Our study should be interpreted with caution and in the context of many limitations. The Heart Failure Pilot Registry was performed to collect information about chronic heart failure status in the European population. Collecting the information about concomitant diseases was a secondary aim. A major limitation is that the definition of chronic obstructive pulmonary disease was left to the investigator and was based on the knowledge of medical history or treatment used. Pulmonary function testing was not routinely performed. The data regarding COPD treatment were not recorded. Data were collected by cardiologists, and it is likely that internal medicine specialists observe a higher rate of COPD. Another major limitation is the lack of data on levels of natriuretic peptides, which are important markers of severity of HF and approved prognostic factors.
Based on our data, it seems that pulmonary function testing is necessary in diagnosing COPD, and cardiologists should consider screening for this disease in HF patients.
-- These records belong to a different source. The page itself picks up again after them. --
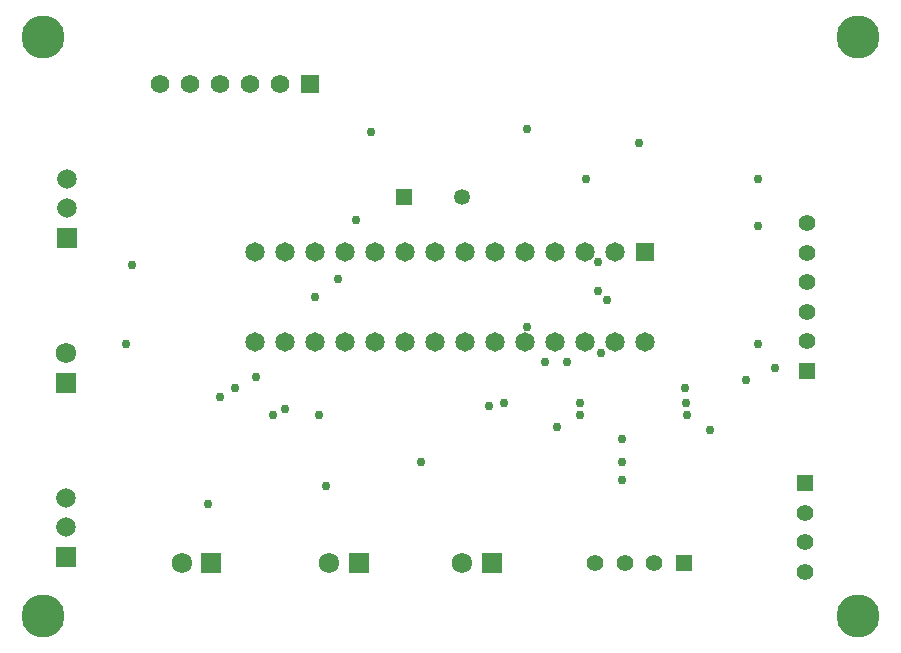
<source format=gbs>
G04*
G04 #@! TF.GenerationSoftware,Altium Limited,Altium Designer,23.4.1 (23)*
G04*
G04 Layer_Color=16711935*
%FSLAX44Y44*%
%MOMM*%
G71*
G04*
G04 #@! TF.SameCoordinates,2805C024-4D9A-4381-85FD-023388383D32*
G04*
G04*
G04 #@! TF.FilePolarity,Negative*
G04*
G01*
G75*
%ADD29C,3.6500*%
%ADD30R,1.6580X1.6580*%
%ADD31C,1.6580*%
%ADD32R,1.7250X1.7250*%
%ADD33C,1.7250*%
%ADD34R,1.7250X1.7250*%
%ADD35R,1.5700X1.5700*%
%ADD36C,1.5700*%
%ADD37R,1.6500X1.6500*%
%ADD38C,1.6500*%
%ADD39C,1.3500*%
%ADD40R,1.3500X1.3500*%
%ADD41R,1.4000X1.4000*%
%ADD42C,1.4000*%
%ADD43R,1.4000X1.4000*%
%ADD44C,0.7500*%
D29*
X715000Y515000D02*
D03*
Y25000D02*
D03*
X25000D02*
D03*
Y515000D02*
D03*
D30*
X45000Y345000D02*
D03*
X44750Y75000D02*
D03*
D31*
X45000Y370000D02*
D03*
Y395000D02*
D03*
X44750Y100000D02*
D03*
Y125000D02*
D03*
D32*
Y222500D02*
D03*
D33*
Y247500D02*
D03*
X142500Y69750D02*
D03*
X267500D02*
D03*
X380000Y70000D02*
D03*
D34*
X167500Y69750D02*
D03*
X292500D02*
D03*
X405000Y70000D02*
D03*
D35*
X251200Y475000D02*
D03*
D36*
X225800D02*
D03*
X200400D02*
D03*
X175000D02*
D03*
X149600D02*
D03*
X124200D02*
D03*
D37*
X535100Y333100D02*
D03*
D38*
X509700D02*
D03*
X484300D02*
D03*
X458900D02*
D03*
X433500D02*
D03*
X408100D02*
D03*
X382700D02*
D03*
X357300D02*
D03*
X331900D02*
D03*
X306500D02*
D03*
X281100D02*
D03*
X255700D02*
D03*
X230300D02*
D03*
X204900D02*
D03*
X535100Y256900D02*
D03*
X509700D02*
D03*
X484300D02*
D03*
X458900D02*
D03*
X433500D02*
D03*
X408100D02*
D03*
X382700D02*
D03*
X357300D02*
D03*
X331900D02*
D03*
X306500D02*
D03*
X281100D02*
D03*
X255700D02*
D03*
X230300D02*
D03*
X204900D02*
D03*
D39*
X379400Y380000D02*
D03*
D40*
X330600D02*
D03*
D41*
X670250Y137500D02*
D03*
X672000Y232500D02*
D03*
D42*
X670250Y112500D02*
D03*
Y87500D02*
D03*
Y62500D02*
D03*
X542500Y69750D02*
D03*
X517500D02*
D03*
X492500D02*
D03*
X672000Y357500D02*
D03*
Y332500D02*
D03*
Y307500D02*
D03*
Y282500D02*
D03*
Y257500D02*
D03*
D43*
X567500Y69750D02*
D03*
D44*
X590000Y182500D02*
D03*
X460000Y185000D02*
D03*
X402500Y202500D02*
D03*
X570000Y195000D02*
D03*
X95000Y255000D02*
D03*
X100000Y322500D02*
D03*
X435000Y437500D02*
D03*
X302500Y435000D02*
D03*
X290000Y360000D02*
D03*
X415000Y205000D02*
D03*
X205000Y227500D02*
D03*
X502500Y292500D02*
D03*
X497500Y247500D02*
D03*
X495000Y300000D02*
D03*
X620000Y225000D02*
D03*
X630000Y395000D02*
D03*
Y355000D02*
D03*
X530000Y425000D02*
D03*
X485000Y395000D02*
D03*
X495000Y325000D02*
D03*
X258980Y195000D02*
D03*
X265000Y135000D02*
D03*
X435000Y270000D02*
D03*
X450000Y240000D02*
D03*
X515000Y140000D02*
D03*
X255000Y295000D02*
D03*
X515000Y155000D02*
D03*
X345000D02*
D03*
X165000Y120000D02*
D03*
X220000Y195000D02*
D03*
X569520Y205480D02*
D03*
X568180Y218180D02*
D03*
X230000Y200000D02*
D03*
X515000Y175000D02*
D03*
X275000Y310000D02*
D03*
X480000Y195000D02*
D03*
Y205000D02*
D03*
X468980Y240000D02*
D03*
X187235Y217765D02*
D03*
X175000Y210000D02*
D03*
X630000Y255000D02*
D03*
X645000Y235000D02*
D03*
M02*

</source>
The ESC-HF Pilot survey indicates a high standard of the rate of use of renin-angiotensin-aldosterone system blockers and β-blockers but at the same time under-dosing of them and unsatisfactory β-blocker use in HF and coexisting COPD. Further studies are needed to confirm the long-term results of β-blockers in patients with HF and COPD.
In conclusion, the presented study is to our best knowledge the first analysis of the Polish population of HF patients with concomitant COPD. The registry shows that the incidence of COPD in Polish patients with HF is relatively low (12.3%). The COPD in HF patients is associated with older age, worse NYHA functional class, higher incidence of hypertension and history of smoking. Use of β-blockers is largely adherent to the current guidelines, but significantly lower in patients with than without COPD and in most patients below target doses. The coexistence of HF and COPD does not influence 12-month mortality.
Conflict of interest
The authors declare no conflict of interest.